In search of a place to stay the night on our way to Atlanta, Georgia from Washington, DC we happened upon an advertisement in the Washington Post Magazine for Salisbury, North Carolina. The historic town, set in the North Carolina wine-country just off of Interstate 85, turned out to be the perfect stop. The walkable town is full of beautiful, well-preserved historic homes, some of which have been converted into bed and breakfasts, like Across the Pond.
Bed and Breakfast
Across the Pond
SStaying in a bed-and-breakfast is not only the ideal way to have an impactful stay on your travels, but it allows you the opportunity to learn more about the community you are visiting from your hosts. Carrie conducted some research and found the ideal place to stay for our one night in Salisbury called Across the Pond. Across the Pond, a three-room bed-and-breakfast set in a classic southern-style nationally registered historic home built in 1919, managed by Mary and Andy a charming and hospitable English couple. We were warmly greeted by Mary as soon as we pulled into the driveway.
The house was elegantly designed, and we felt welcome as soon as we stepped inside. Many of the house’s original unique features were kept, such as the picture molding, wood floors, and servants call button. Our spacious, bright, en suite room, the Presley, was decorated with modern furniture that blended perfectly with the classic feel of the home.
That evening before dinner Carrie and I were invited to have wine, cheese, and crackers in the sunroom with Mary. One pleasantry of staying in a bed-and-breakfast is the chance to get to know your hosts and vice versa. Mary talked at great length about the history of the house and how she and Andy came to live there and the history of the town.

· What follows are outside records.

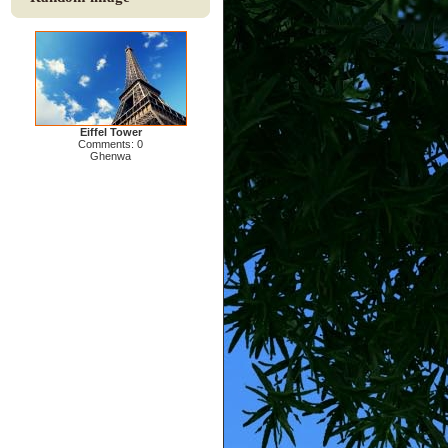
Eiffel Tower
Comments: 0
Ghenwa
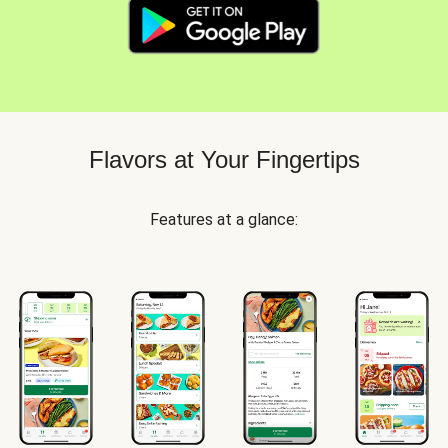
Flavors at Your Fingertips
Features at a glance:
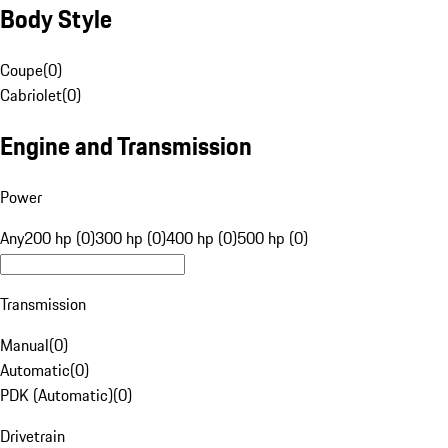
Body Style
Coupe
(
0
)
Cabriolet
(
0
)
Engine and Transmission
Power
Any
200 hp (0)
300 hp (0)
400 hp (0)
500 hp (0)
Transmission
Manual
(
0
)
Automatic
(
0
)
PDK (Automatic)
(
0
)
Drivetrain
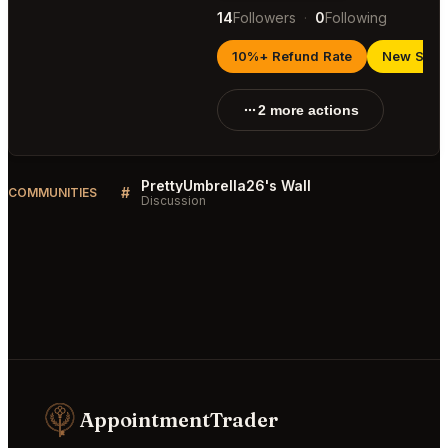
14
Followers
·
0
Following
10%+ Refund Rate
New Selle
2 more actions
PrettyUmbrella26's Wall
#
COMMUNITIES
Discussion
AppointmentTrader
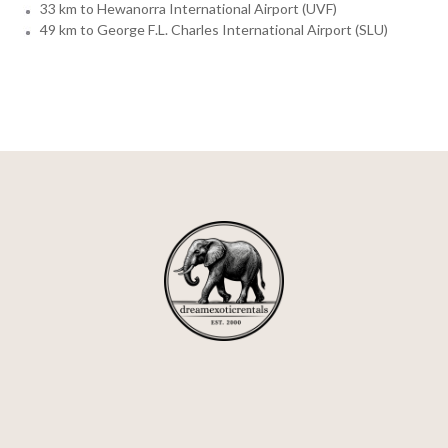
33 km to Hewanorra International Airport (UVF)
49 km to George F.L. Charles International Airport (SLU)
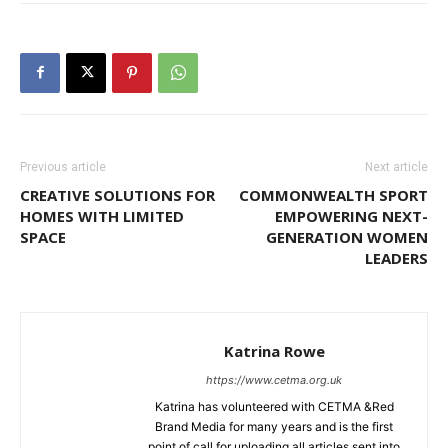
Previous article
Next article
CREATIVE SOLUTIONS FOR
COMMONWEALTH SPORT
HOMES WITH LIMITED
EMPOWERING NEXT-
SPACE
GENERATION WOMEN
LEADERS
Katrina Rowe
https://www.cetma.org.uk
Katrina has volunteered with CETMA &Red
Brand Media for many years and is the first
point of call for uploading all articles sent into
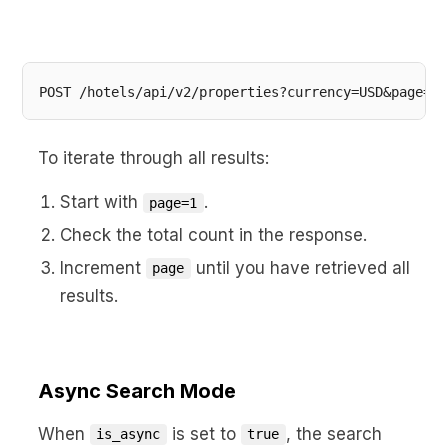
POST /hotels/api/v2/properties?currency=USD&page=2&
To iterate through all results:
Start with
.
page=1
Check the total count in the response.
Increment
until you have retrieved all
page
results.
Async Search Mode
When
is set to
, the search
is_async
true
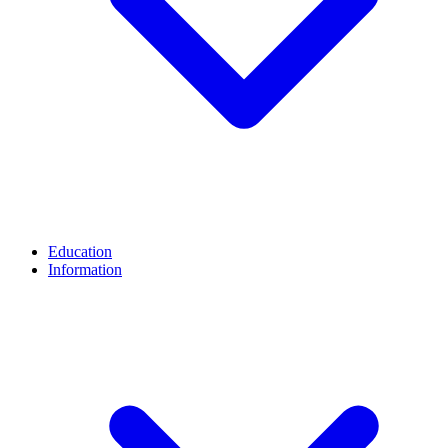
Education
Information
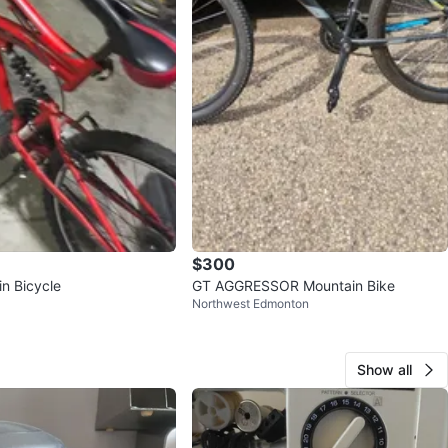
$300
n Bicycle
GT AGGRESSOR Mountain Bike
Northwest Edmonton
Show all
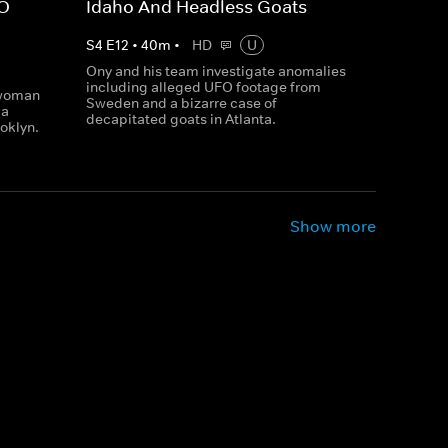
FO
Idaho And Headless Goats
S
4
E
12
•
40
m
•
HD
U
Ony and his team investigate anomalies
including alleged UFO footage from
 woman
Sweden and a bizarre case of
 a
decapitated goats in Atlanta.
oklyn.
Show more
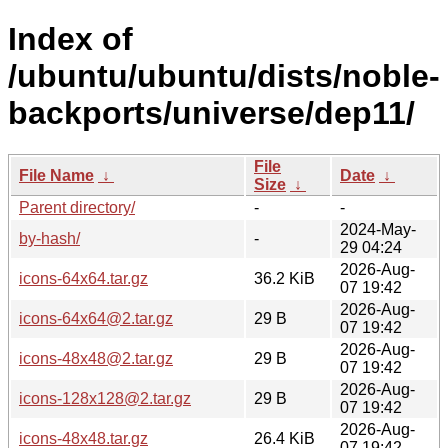
Index of
/ubuntu/ubuntu/dists/noble-
backports/universe/dep11/
File
File Name
↓
Date
↓
Size
↓
Parent directory/
-
-
2024-May-
by-hash/
-
29 04:24
2026-Aug-
icons-64x64.tar.gz
36.2 KiB
07 19:42
2026-Aug-
icons-64x64@2.tar.gz
29 B
07 19:42
2026-Aug-
icons-48x48@2.tar.gz
29 B
07 19:42
2026-Aug-
icons-128x128@2.tar.gz
29 B
07 19:42
2026-Aug-
icons-48x48.tar.gz
26.4 KiB
07 19:42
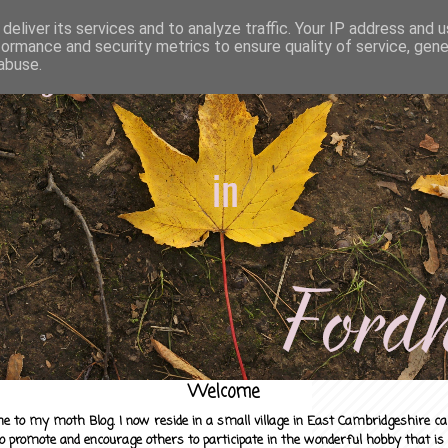
deliver its services and to analyze traffic. Your IP address and 
formance and security metrics to ensure quality of service, gen
abuse.
Welcome
e to my moth Blog. I now reside in a small village in East Cambridgeshire c
to promote and encourage others to participate in the wonderful hobby that is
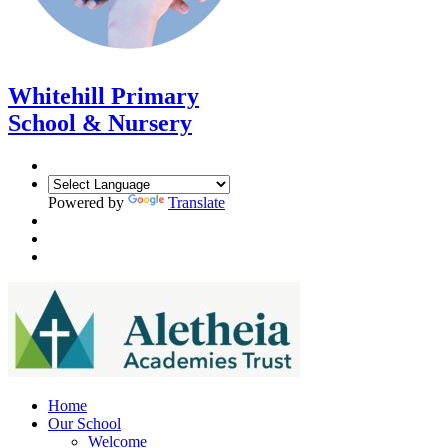
Whitehill Primary
School & Nursery
Powered by
Translate
Home
Our School
Welcome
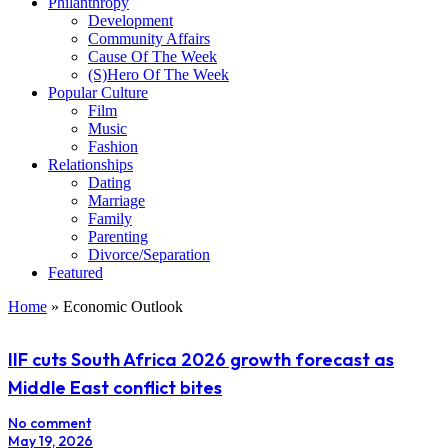
Philanthropy
Development
Community Affairs
Cause Of The Week
(S)Hero Of The Week
Popular Culture
Film
Music
Fashion
Relationships
Dating
Marriage
Family
Parenting
Divorce/Separation
Featured
Home
»
Economic Outlook
IIF cuts South Africa 2026 growth forecast as
Middle East conflict bites
No comment
May 19, 2026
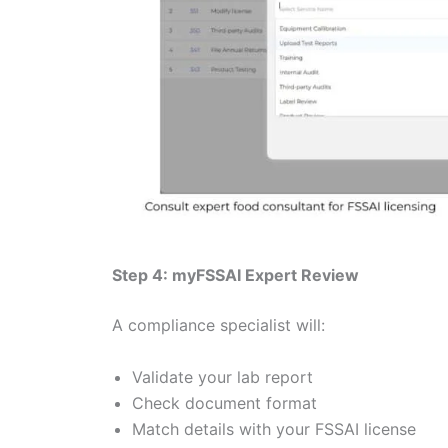
Step 4: myFSSAI Expert Review
A compliance specialist will:
Validate your lab report
Check document format
Match details with your FSSAI license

For breakfast the following morning they served us a traditional English Breakfast in the sunroom which was an important initial selling point for staying at Across the Pond. The breakfast started with a cup of fresh fruit, followed by an appetizing and plentiful array of fried mushrooms, tomatoes, eggs, sausages, bacon, and homemade bread, and was concluded with homemade heath bars and chocolate chip cookies. The meal was the perfect start to our day and our journey to Atlanta. Following breakfast, Mary and Andy joined us for a chat and gave us a tour of the house.
Where to eat
Santos, a Brazilian chef who we had the pleasure of chatting with, cooks classic Italian dishes at one of Salisbury’s most popular restaurants, the aptly named Chef Santos. Chief Santos, within easy walking distance of Across the Pond also happened to be one of the few places open on a Sunday night. Carrie ordered one of the evening specials, the Chicken Frances and I had the Rigatoni Ravioli. Mary was kind enough to call and make a reservation for us, and this we were surprised to find at the end of the night resulted in a 10% discount! Mary had warned Carrie about the size of the house wine glass, which Carrie found is nearly half a bottle for $7.95.
What to do
Cauble Creek Winery
What initially drew us to staying in Salisbury was the selection of wineries. A short 15-minute drive from Across the Pond is Cauble Creek Winery. The winery set in the beautiful North Carolina countryside and has a friendly and knowledgeable owner. North Carolina might not come to mind as a wine-producing state, but it‘s known for its muscadine wine, which is a very sweet wine.
We had a wonderful time in Salisbury and strongly recommend a visit to anyone passing through or looking for a nice weekend getaway. The next step on our road trip was Atlanta, Georgia.